In the view of the Animal Remedies Board, that potential for resistance must be addressed when assessing applications for new licences for antibiotic products. It has also started a review of already approved products for the potential for resistance.

The first four mass medication antimicrobials - fluoroquinolones, avoparcin, virginiamycin, and avilamycin - causing the greates human health concern have recently been reviewed and subjected to the process of catergorisation in line with the board's recommendations. Registered users have responded positively to this.

An area under intense scrutiny at the moment is that of genetic modification of plants and animals. In New Zealand, we are currently holding a Royal Commission into the subject. That is an inquiry at the highest level possible in this country.

The Royal Commission is currently hearing submissions ? you may see stories about those in the media while you're here. It is expected to report about June this year.

Genetic engineering provides opportunities, but also risks for New Zealand.
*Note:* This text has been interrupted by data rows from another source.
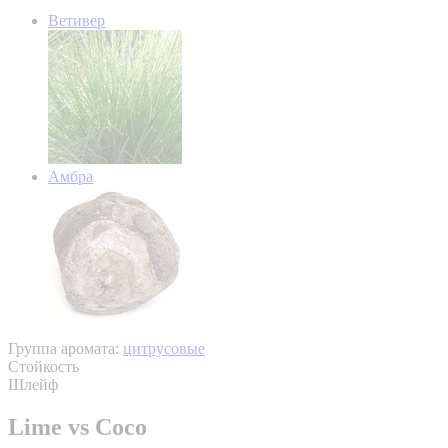
Ветивер
Амбра
Группа аромата:
цитрусовые
Стойкость
Шлейф
Lime vs Coco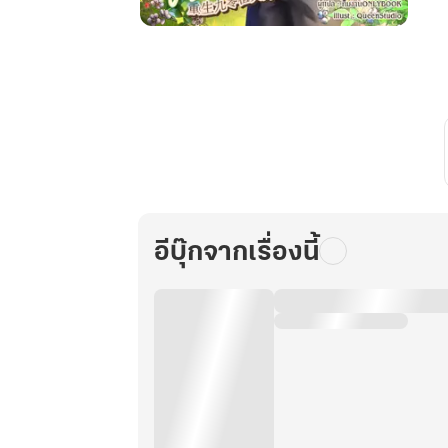
ย้อน
กลับ
มา
ยุค
90
พร้อม
พลัง
ปลูก
พืช
อีบุ๊กจากเรื่องนี้
วิญญาณ
เล่ม
20
(จบ)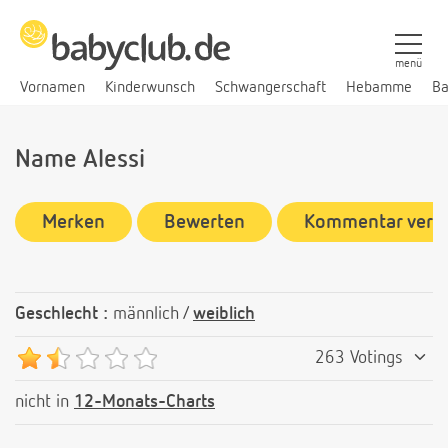
menü
Vornamen
Kinderwunsch
Schwangerschaft
Hebamme
Ba
Name Alessi
Merken
Bewerten
Kommentar verf
Geschlecht :
männlich /
weiblich
263 Votings
nicht in
12-Monats-Charts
There are diverse and strongly held views across society, both here and overseas, about its commercial use, particularly in animals, plants, and food.

While we are unaware of any commercial releases of genetically modified animals - including poultry - in New Zealand or overseas, the treatment of animal feeds derived from genetic modification has been raised in submissions to the Royal Commission.

The New Zealand broiler industry does use feeds that could be derived from genetically modified grains, such as soyabean meal, and the industry is well aware of consumer concerns.

Many of the fears consumers have about their food and what the animals they eat have been eating may seem unfounded to you.

But in a world increasingly driven by consumer preferences, we must all - as food producers and as nations dependent on trade in food ? take note of those concerns. There is no point in producing food that people don't want to buy and don't want to eat. The customer, it has always been said, is always right. I would add, even when he or she is wrong.

In closing, ladies and gentlemen, I would like to congratulate you on holding this conference. Broiler poultry nutritution is an important area, and one that is likely to become more important as consumer concerns about food and animal welfare increase.

I wish you all the best for a successful conference.